The millionth digit of pi is odd—see:
http://wiki.answers.com/Q/What_is_the_1_millionth_digit_for_pi
I’m not sure why the frequentist would put an epsilon in P2. Surely there is a fact of the matter about statement 2 just as there is for statement 3.
I was assuming per Tegmark that we live in (at least one variety of) big world, and “I” denotes a set of entities indistinguishable with current information, but who live in different parts of the multiverse. But more prosaically, you could note that there is a nonzero albeit small probability that atoms on a lifeless Mars will arrange themselves into a life form between one visit and the next.
I grant that a big world provides an ensemble such that epsilon could make sense. I think that the prosaic explanation fails, though—a fully specified version of statement two refers either to an instant in time or an interval, and either way, in a small world there will be a fact of the matter.
Hmm, frequentist probability is most usually described in terms of, er, frequency; what fraction of the time we will get a given result when we run the test. But if you take it as referring to an instant of time (and you assume small world and no fuzziness) in that case I agree the epsilon would disappear.
It’s a minor point, but wackily enough, the above quote is a subtle equivocation on the word “time”. I can flip N exchangeable coins simultaneously and count the number of times I see “heads”, and this is perfectly sensible in the frequentist interpretation. Physical clock time is something else again.
Sure, B and F don’t directly contradict each other, but which one should we use when reasoning under uncertainty?
edit: better statement of what I was getting at
I answered a different question than what this sits below, but I think that the answer is still both. B is probably the one that fits in the formulas, but you should also remember that the cases where B/=F are the cases where such formulas are least likely to serve you well.

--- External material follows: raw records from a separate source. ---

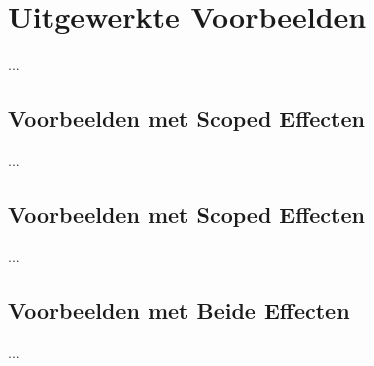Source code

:\chapter{Uitgewerkte Voorbeelden}
\label{hoofdstuk:voorbeelden}
...

\section{Voorbeelden met Scoped Effecten}
...

\section{Voorbeelden met Scoped Effecten}
...

\section{Voorbeelden met Beide Effecten}
...

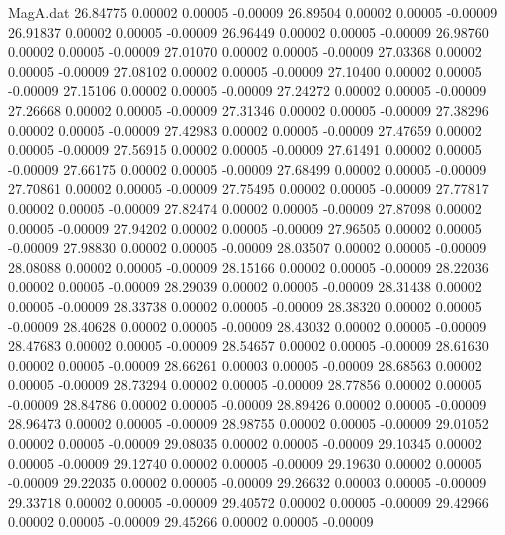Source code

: \begin{filecontents}{MagA.dat}
  26.84775    0.00002    0.00005   -0.00009
  26.89504    0.00002    0.00005   -0.00009
  26.91837    0.00002    0.00005   -0.00009
  26.96449    0.00002    0.00005   -0.00009
  26.98760    0.00002    0.00005   -0.00009
  27.01070    0.00002    0.00005   -0.00009
  27.03368    0.00002    0.00005   -0.00009
  27.08102    0.00002    0.00005   -0.00009
  27.10400    0.00002    0.00005   -0.00009
  27.15106    0.00002    0.00005   -0.00009
  27.24272    0.00002    0.00005   -0.00009
  27.26668    0.00002    0.00005   -0.00009
  27.31346    0.00002    0.00005   -0.00009
  27.38296    0.00002    0.00005   -0.00009
  27.42983    0.00002    0.00005   -0.00009
  27.47659    0.00002    0.00005   -0.00009
  27.56915    0.00002    0.00005   -0.00009
  27.61491    0.00002    0.00005   -0.00009
  27.66175    0.00002    0.00005   -0.00009
  27.68499    0.00002    0.00005   -0.00009
  27.70861    0.00002    0.00005   -0.00009
  27.75495    0.00002    0.00005   -0.00009
  27.77817    0.00002    0.00005   -0.00009
  27.82474    0.00002    0.00005   -0.00009
  27.87098    0.00002    0.00005   -0.00009
  27.94202    0.00002    0.00005   -0.00009
  27.96505    0.00002    0.00005   -0.00009
  27.98830    0.00002    0.00005   -0.00009
  28.03507    0.00002    0.00005   -0.00009
  28.08088    0.00002    0.00005   -0.00009
  28.15166    0.00002    0.00005   -0.00009
  28.22036    0.00002    0.00005   -0.00009
  28.29039    0.00002    0.00005   -0.00009
  28.31438    0.00002    0.00005   -0.00009
  28.33738    0.00002    0.00005   -0.00009
  28.38320    0.00002    0.00005   -0.00009
  28.40628    0.00002    0.00005   -0.00009
  28.43032    0.00002    0.00005   -0.00009
  28.47683    0.00002    0.00005   -0.00009
  28.54657    0.00002    0.00005   -0.00009
  28.61630    0.00002    0.00005   -0.00009
  28.66261    0.00003    0.00005   -0.00009
  28.68563    0.00002    0.00005   -0.00009
  28.73294    0.00002    0.00005   -0.00009
  28.77856    0.00002    0.00005   -0.00009
  28.84786    0.00002    0.00005   -0.00009
  28.89426    0.00002    0.00005   -0.00009
  28.96473    0.00002    0.00005   -0.00009
  28.98755    0.00002    0.00005   -0.00009
  29.01052    0.00002    0.00005   -0.00009
  29.08035    0.00002    0.00005   -0.00009
  29.10345    0.00002    0.00005   -0.00009
  29.12740    0.00002    0.00005   -0.00009
  29.19630    0.00002    0.00005   -0.00009
  29.22035    0.00002    0.00005   -0.00009
  29.26632    0.00003    0.00005   -0.00009
  29.33718    0.00002    0.00005   -0.00009
  29.40572    0.00002    0.00005   -0.00009
  29.42966    0.00002    0.00005   -0.00009
  29.45266    0.00002    0.00005   -0.00009

\end{filecontents}
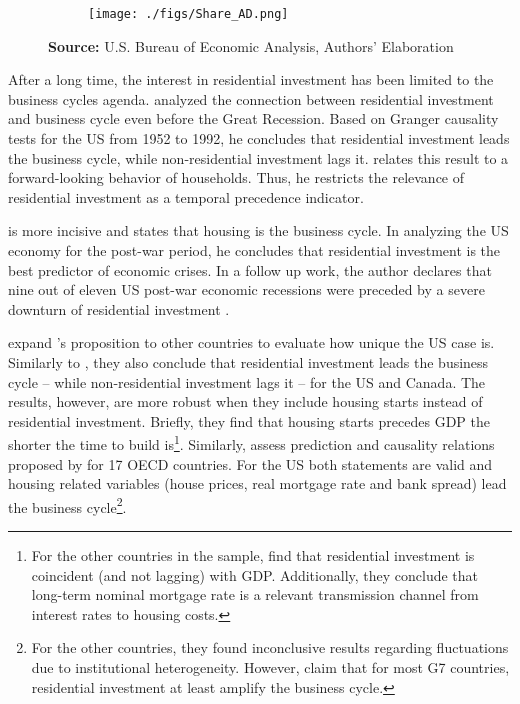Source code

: \documentclass[12pt, a4paper]{article}
\begin{document}
\begin{figure}[H]
    \centering
	\caption{Expenditures share on aggregate demand}
	\label{fig:share}
\begin{figure}[htb]
    \texttt{[image: ./figs/Share\_AD.png]}
    \end{figure}
	\caption*{\textbf{Source:} U.S. Bureau of Economic Analysis, Authors' Elaboration}
\end{figure}

After a long time, the interest in residential investment has been limited to the business cycles agenda.
\textcite{green_follow_1997} analyzed the connection between residential investment and business cycle even before the Great Recession.
Based on Granger causality tests for the US from 1952 to 1992, he concludes that residential investment leads the business cycle, while non-residential investment lags it.
\textcite{green_follow_1997} relates this result to a forward-looking behavior of households.
Thus, he restricts the relevance of residential investment as a temporal precedence indicator.

\textcite{leamer_housing_2007} is more incisive and states that housing is the business cycle.
In analyzing the US economy for the post-war period, he concludes that residential investment is the best predictor of economic crises.
In a follow up work, the author declares that nine out of eleven US post-war economic recessions were preceded by a severe downturn of residential investment \cite{leamer_housing_2015}.

\textcite{kydland_2016_housing} expand \citeauthor*{leamer_housing_2007}'s \citeyear{leamer_housing_2007} proposition to other countries to evaluate how unique the US case is.
Similarly to \textcite{green_follow_1997}, they also conclude that residential investment leads the business cycle -- while non-residential investment lags it -- for the US and Canada.
The results, however, are more robust when they include housing starts instead of residential investment.
Briefly, they find that housing starts precedes GDP the shorter the time to build is\footnote{For the other countries in the sample, \textcite{kydland_2016_housing} find that residential investment is coincident (and not lagging) with GDP. Additionally, they conclude that long-term nominal mortgage rate is a relevant transmission channel from interest rates to housing costs.}.
Similarly, \textcite{huang_is_2018} assess  prediction and causality relations proposed by \textcite{leamer_housing_2007} for 17 OECD countries.
For the US both statements are valid and housing related variables (house prices, real mortgage rate and bank spread) lead the business cycle\footnote{For the other countries, they found inconclusive results regarding fluctuations due to institutional heterogeneity. However, \textcite{huang_is_2018} claim that for most G7 countries, residential investment at least amplify the business cycle.}.
\end{document}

Yep. To expand: correctly used, they should not contradict each other. If they give different answers, then at least one of them is being used in a way in which it is not applicable.
You’re right, so far as it goes, but I don’t think it gets you very far. My point is that this dodges what the debate is about. Proponents of F say that it should be used for doing inductive inference while proponents of B say they’re wrong, B is what should be used. If you’re not answering that question, you’re not settling the debate.
Now if you’re not trying to settle the debate, then we have no argument.
Well, the only debates I’m claiming to definitively settle are the philosophical ones about “what does probability really mean?”, “are 0 and 1 really probabilities?” and suchlike, over which I’ve seen enough electrons spilled that I considered it well worth trying to put them to rest.
But in a typical inductive scenario, it seems to me that since we can’t work directly with F, whereas we can work directly with B, Bayesian reasoning is the appropriate tool to use. Do you have any counterexamples in mind where the two approaches give different answers and the difference can’t be resolved by noting that they aren’t answering the same question?
Well, no, but but proponents of F may disagree.